Ele conta que para 2006 há um plano aprovado para ampliar em 50% o tamanho da equipe, embora não revele o número de pessoas. O banco atua hoje em negociação de títulos de renda fixa, câmbio e ações e também em operações de oferta de ações e fusões e aquisições. Novos aumentos de capital ainda podem vir por aí, indica o executivo. "Neste momento, estamos analisando fazer investimentos em várias áreas em que não atuamos, que demandariam bastante capital", conta.

Mesmo o Credit Suisse, banco de investimentos estrangeiro com uma das maiores estruturas no país, tem feito investimentos. "Só no último ano, aumentamos em 15% o número de funcionários do banco como um todo, que passou de 300 pessoas", diz José Olympio Pereira, chefe da área de banco de investimento.

Dentro desse pacote, há várias áreas que a instituição está reforçando. A de renda fixa, que inclui crédito e produtos estruturados, inclusive derivativos, tem crescido a uma taxa de 20% a 30% ao ano. Outro segmento que o banco enxerga como promissor é o de intermediação de investimento estrangeiro em títulos de renda fixa local. "Um primeiro passo foi dado com a isenção de impostos nos títulos públicos, mas esperamos que o benefício seja estendido para debêntures, o que criará uma importante fonte de financiamento de longo prazo para as empresas", diz Pereira.

O Credit Suisse é líder no mercado de ofertas de ações, com 23% do bolo em 2005, segundo a Associação Nacional dos Bancos de Investimento, e, de acordo com o executivo, o banco quer se estruturar para manter essa vantagem. "Esse mercado tem crescido mais de 100% ao ano e essa mudança de patamar requer reforço nas áreas de análise e corretagem, para as quais estamos contratando", conta ele.

A Merrill Lynch também está contratando na área de análise, principalmente de renda variável, além de pessoas para sua corretora, informa o presidente do banco no país, Richard Rainer. Sem Roberto Serwaczak, o Deutsche informa que busca no mercado um novo presidente para sua corretora na América Latina. O banco alemão também pretende contratar analistas de renda variável, traders e pessoal da área de vendas. Outro que vem recrutando analistas neste ano é o americano JP Morgan. O suíço UBS, terceiro colocado no mercado de emissão de novas ações, já anunciou que vai trazer US$ 90 milhões neste ano ao país.

Os bancos que planejam expandir seus negócios de subscrição, corretagem e análise enxergam uma poderosa alavanca doméstica para o mercado acionário. Segundo Serwaczak, as carteiras dos administradores de fundos mútuos possuem hoje no Brasil apenas 8% investidos em ações. A tendência com a queda nos juros básicos e a menor volatilidade é que esse percentual cresça muito. José Olympio Pereira e Rodrigo Lowndes compartilham da mesma opinião.

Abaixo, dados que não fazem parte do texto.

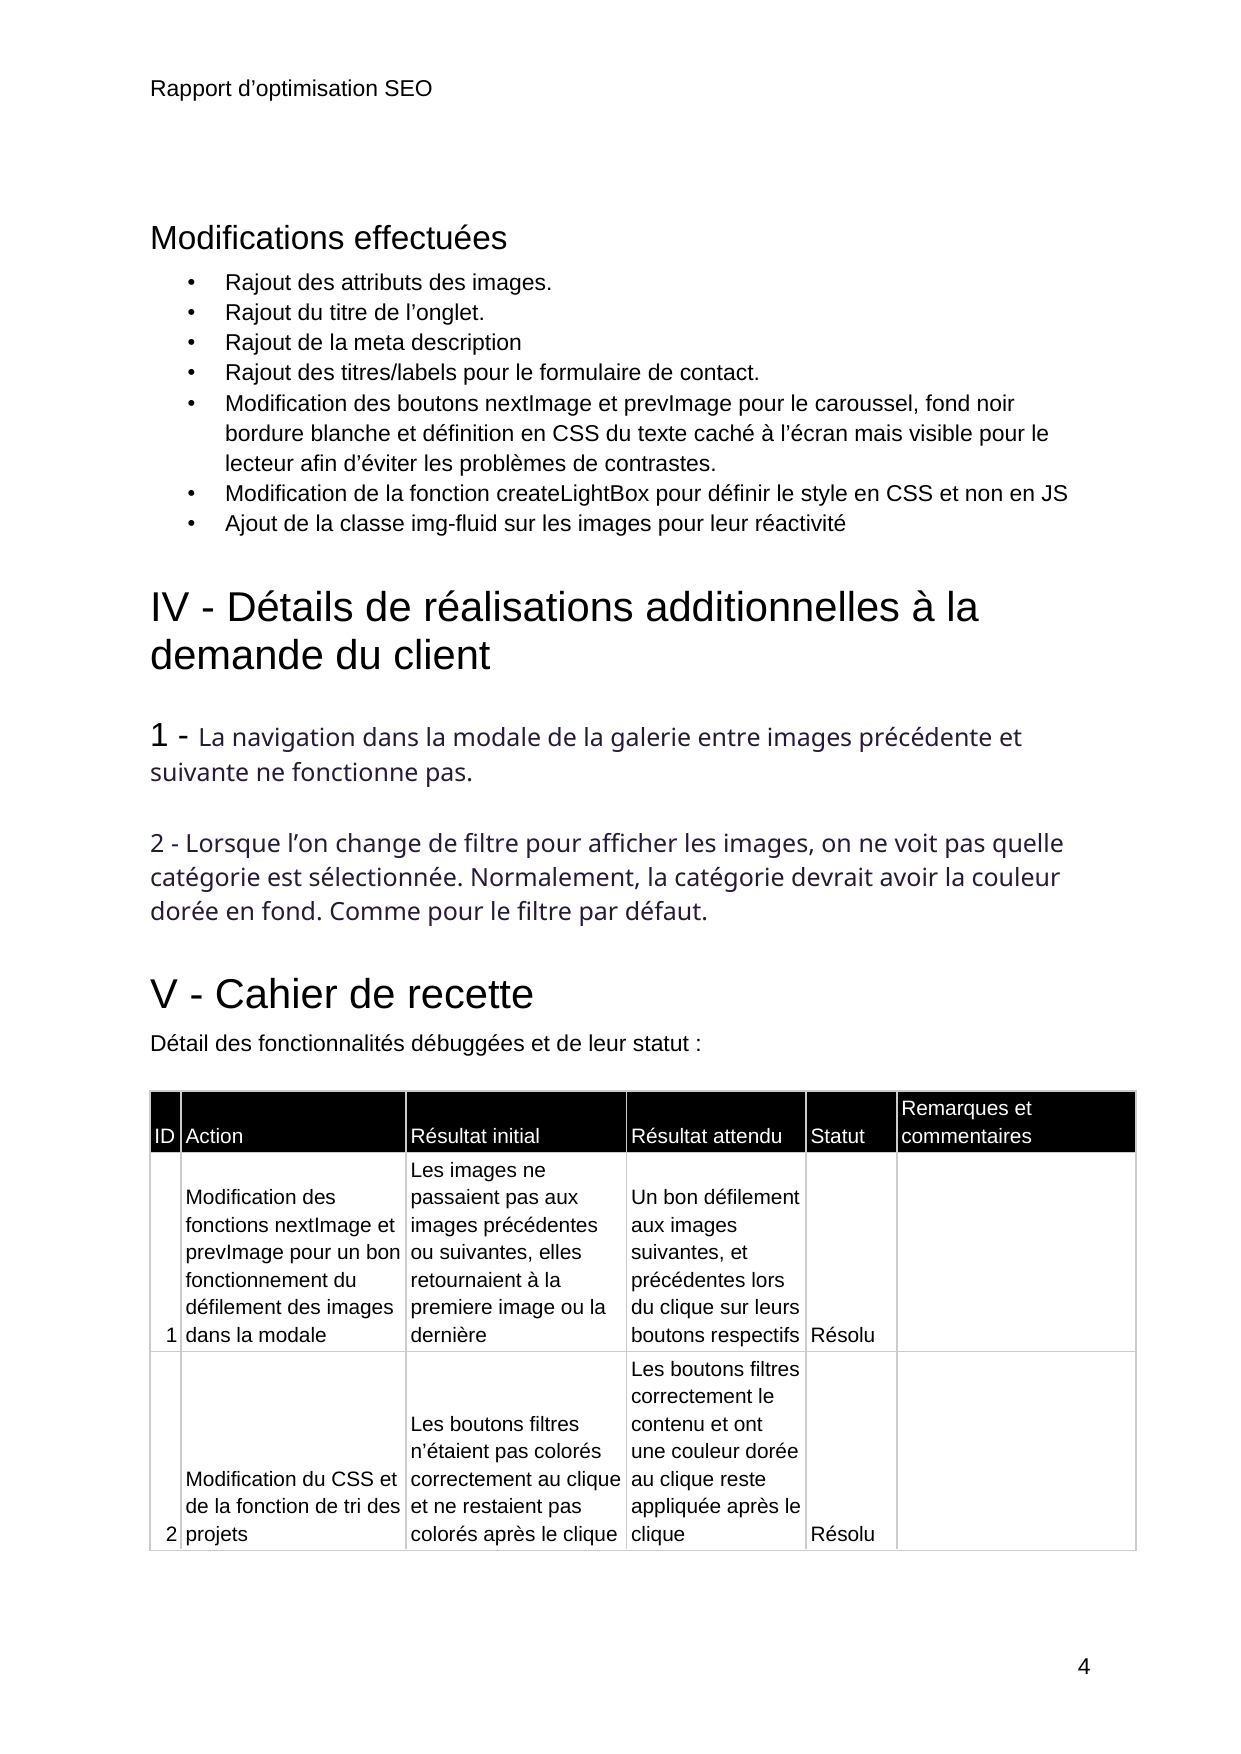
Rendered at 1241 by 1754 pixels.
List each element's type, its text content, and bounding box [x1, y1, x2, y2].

table_header ID [151, 1092, 180, 1152]
table_header Remarques et commentaires [898, 1092, 1135, 1152]
table_header Statut [807, 1092, 896, 1152]
table_cell Modification du CSS et de la fonction de tri des projets [182, 1352, 405, 1549]
list Ajout de la classe img-fluid sur les images pour leur réactivité [187, 510, 1090, 537]
subtitle IV - Détails de réalisations additionnelles à la demande du client [150, 582, 1090, 678]
table_cell Les boutons filtres correctement le contenu et ont une couleur dorée au clique reste appliquée après le clique [627, 1352, 805, 1549]
table_cell Un bon défilement aux images suivantes, et précédentes lors du clique sur leurs boutons respectifs [627, 1153, 805, 1351]
list Rajout du titre de l’onglet. [187, 299, 1090, 325]
subtitle 1 - La navigation dans la modale de la galerie entre images précédente et suivante ne fonctionne pas. [150, 716, 1090, 788]
table_header Action [182, 1092, 405, 1152]
subtitle Modifications effectuées [150, 218, 1090, 256]
table_cell Les boutons filtres n’étaient pas colorés correctement au clique et ne restaient pas colorés après le clique [407, 1352, 626, 1549]
table_cell Résolu [807, 1352, 896, 1549]
list Rajout des titres/labels pour le formulaire de contact. [187, 359, 1090, 386]
list Rajout des attributs des images. [187, 269, 1090, 295]
table_cell [898, 1352, 1135, 1549]
text Détail des fonctionnalités débuggées et de leur statut : [150, 1030, 1090, 1056]
table_cell 2 [151, 1352, 180, 1549]
subtitle V - Cahier de recette [150, 969, 1090, 1017]
table_cell Résolu [807, 1153, 896, 1351]
table_cell Les images ne passaient pas aux images précédentes ou suivantes, elles retournaient à la premiere image ou la dernière [407, 1153, 626, 1351]
list Rajout de la meta description [187, 329, 1090, 355]
table_cell Modification des fonctions nextImage et prevImage pour un bon fonctionnement du défilement des images dans la modale [182, 1153, 405, 1351]
table_cell 1 [151, 1153, 180, 1351]
table_header Résultat initial [407, 1092, 626, 1152]
table_header Résultat attendu [627, 1092, 805, 1152]
list Modification des boutons nextImage et prevImage pour le caroussel, fond noir bordure blanche et définition en CSS du texte caché à l’écran mais visible pour le lecteur afin d’éviter les problèmes de contrastes. [187, 389, 1090, 476]
subtitle 2 - Lorsque l’on change de filtre pour afficher les images, on ne voit pas quelle catégorie est sélectionnée. Normalement, la catégorie devrait avoir la couleur dorée en fond. Comme pour le filtre par défaut. [150, 826, 1090, 928]
list Modification de la fonction createLightBox pour définir le style en CSS et non en JS [187, 480, 1090, 506]
table_cell [898, 1153, 1135, 1351]
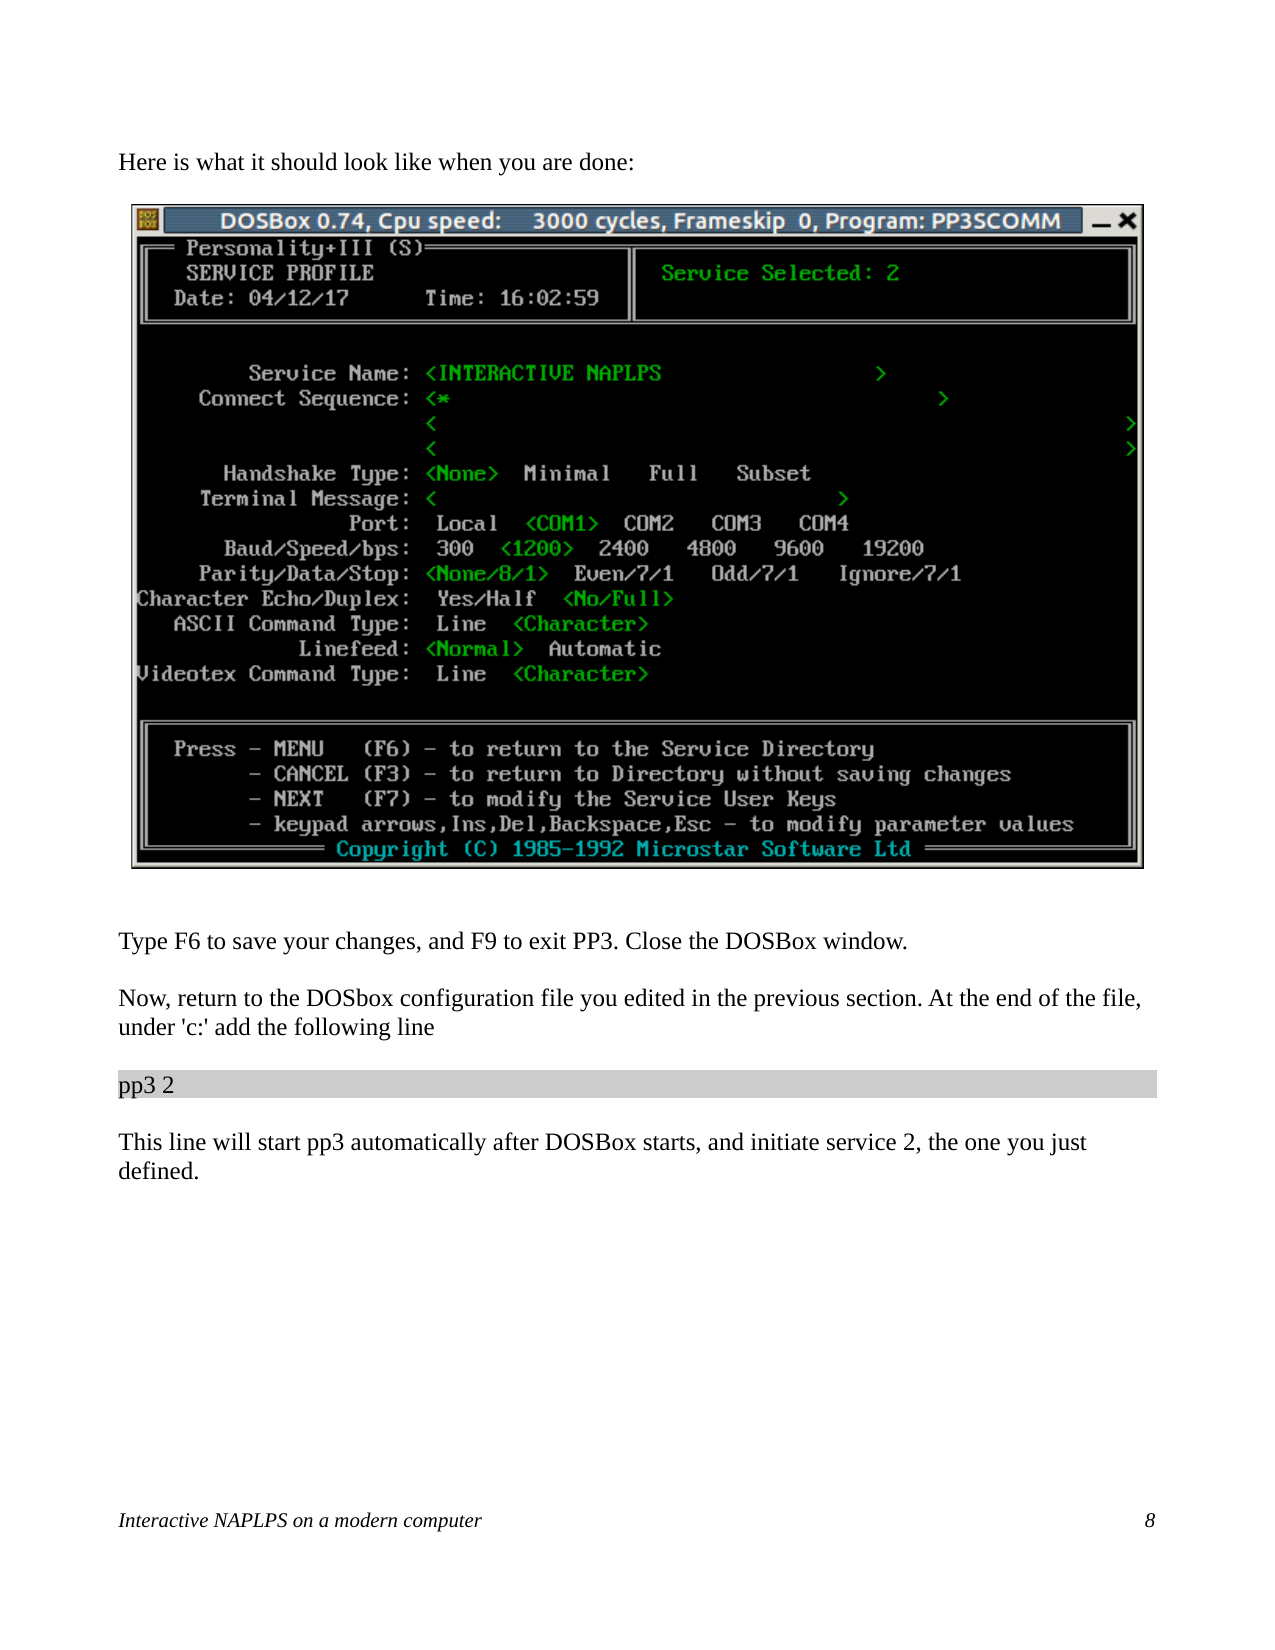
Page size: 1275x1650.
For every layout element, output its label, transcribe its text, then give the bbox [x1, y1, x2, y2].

text Type F6 to save your changes, and F9 to exit PP3. Close the DOSBox window. [118, 926, 1157, 955]
text This line will start pp3 automatically after DOSBox starts, and initiate service 2, the one you just defined. [118, 1127, 1157, 1185]
text pp3 2 [118, 1070, 1157, 1098]
text Here is what it should look like when you are done: [118, 147, 1157, 176]
picture [131, 204, 1144, 869]
text Now, return to the DOSbox configuration file you edited in the previous section. At the end of the file, under 'c:' add the following line [118, 983, 1157, 1041]
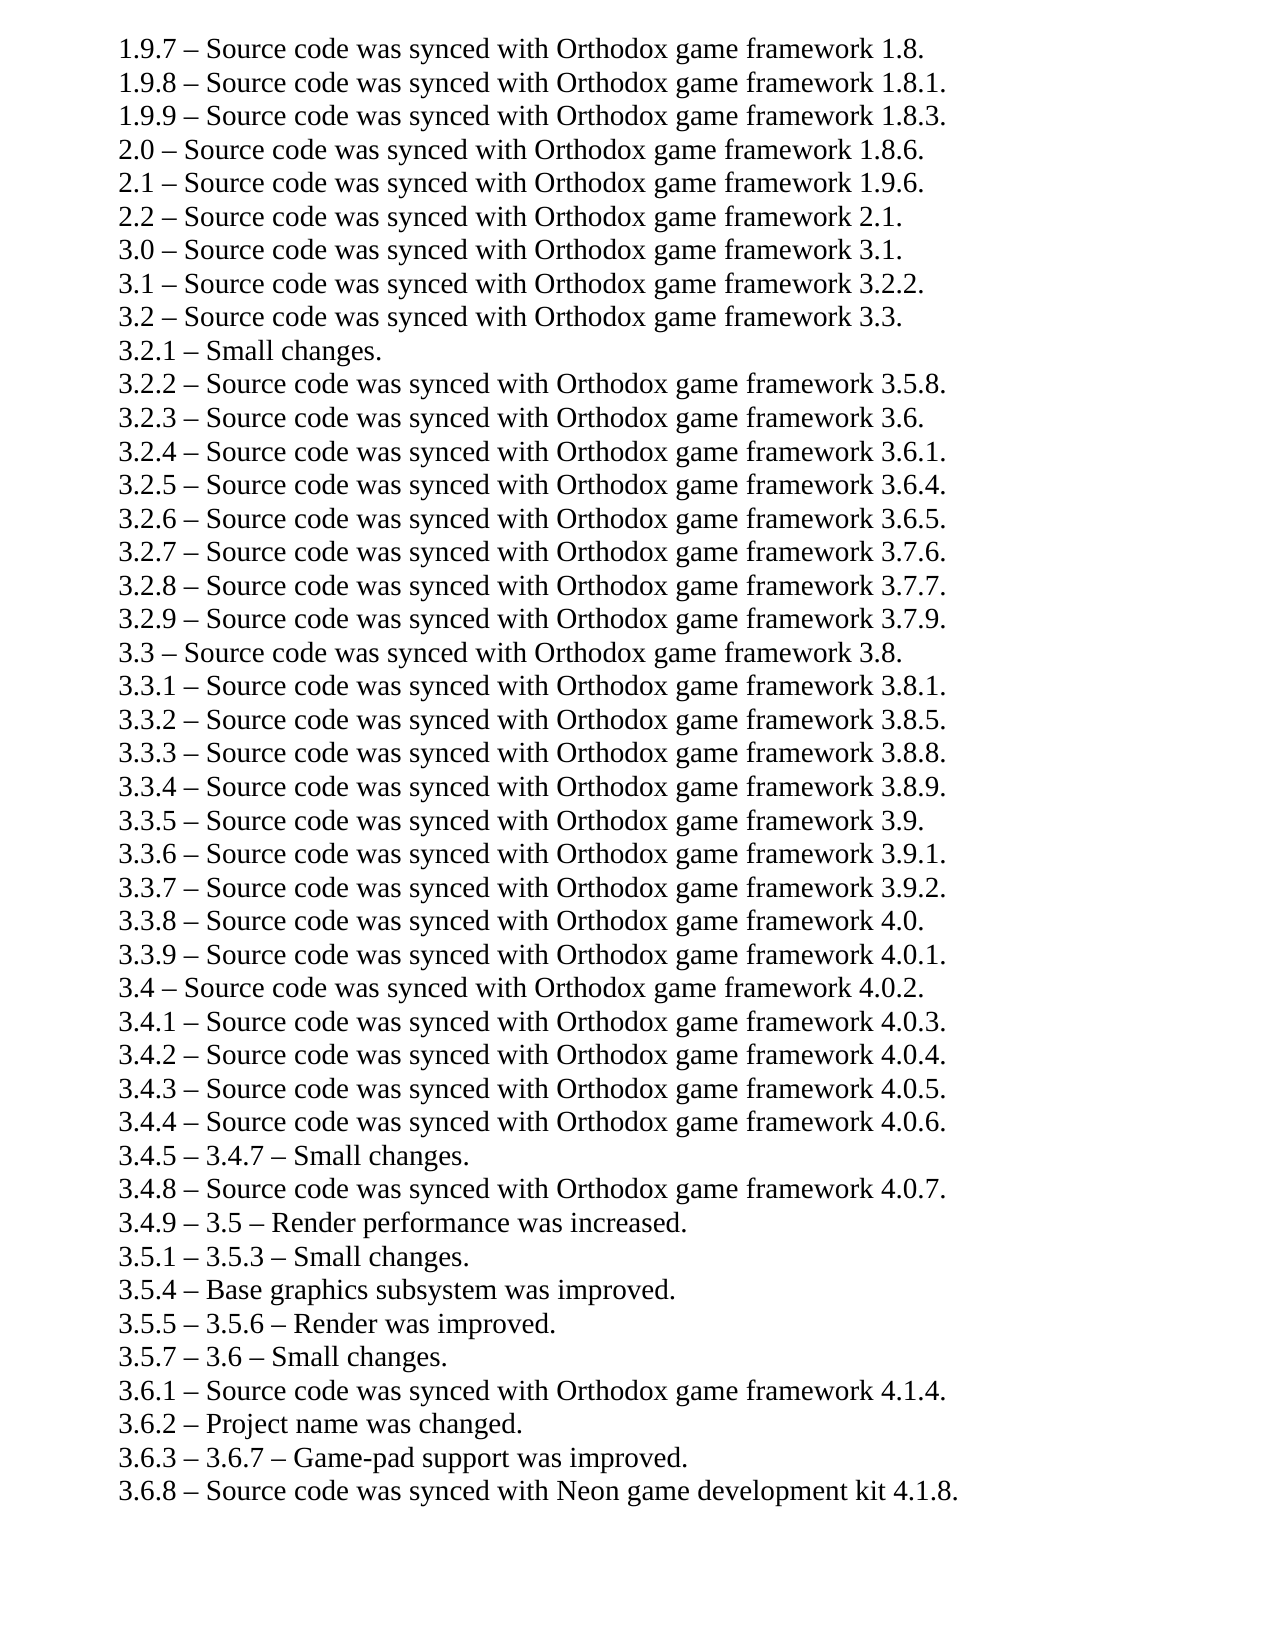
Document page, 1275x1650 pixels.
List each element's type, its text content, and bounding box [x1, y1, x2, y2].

text 3.5.7 – 3.6 – Small changes. [118, 1339, 1157, 1373]
text 3.4.8 – Source code was synced with Orthodox game framework 4.0.7. [118, 1172, 1157, 1205]
text 3.3.2 – Source code was synced with Orthodox game framework 3.8.5. [118, 702, 1157, 736]
text 3.1 – Source code was synced with Orthodox game framework 3.2.2. [118, 266, 1157, 299]
text 3.4.1 – Source code was synced with Orthodox game framework 4.0.3. [118, 1004, 1157, 1037]
text 3.2.9 – Source code was synced with Orthodox game framework 3.7.9. [118, 601, 1157, 635]
text 3.4.2 – Source code was synced with Orthodox game framework 4.0.4. [118, 1037, 1157, 1071]
text 3.4.9 – 3.5 – Render performance was increased. [118, 1205, 1157, 1239]
text 3.0 – Source code was synced with Orthodox game framework 3.1. [118, 232, 1157, 266]
text 3.2.6 – Source code was synced with Orthodox game framework 3.6.5. [118, 501, 1157, 534]
text 3.3.8 – Source code was synced with Orthodox game framework 4.0. [118, 903, 1157, 937]
text 3.6.2 – Project name was changed. [118, 1406, 1157, 1440]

Segundo Serwaczak, na Espanha e em Portugal, depois que os juros reais caíram abaixo de 10% ao ano, o percentual da carteira dos fundos mútuos investido em ações passou de cerca de 5% para 35%. No Brasil, isso significaria uma ampliação da liquidez do mercado de R$ 240 bilhões, aproximadamente, considerando-se que a indústria de fundos, incluídos os fundos de pensão, chega a R$ 800 milhões. "É um processo longo de mudança cultural", diz.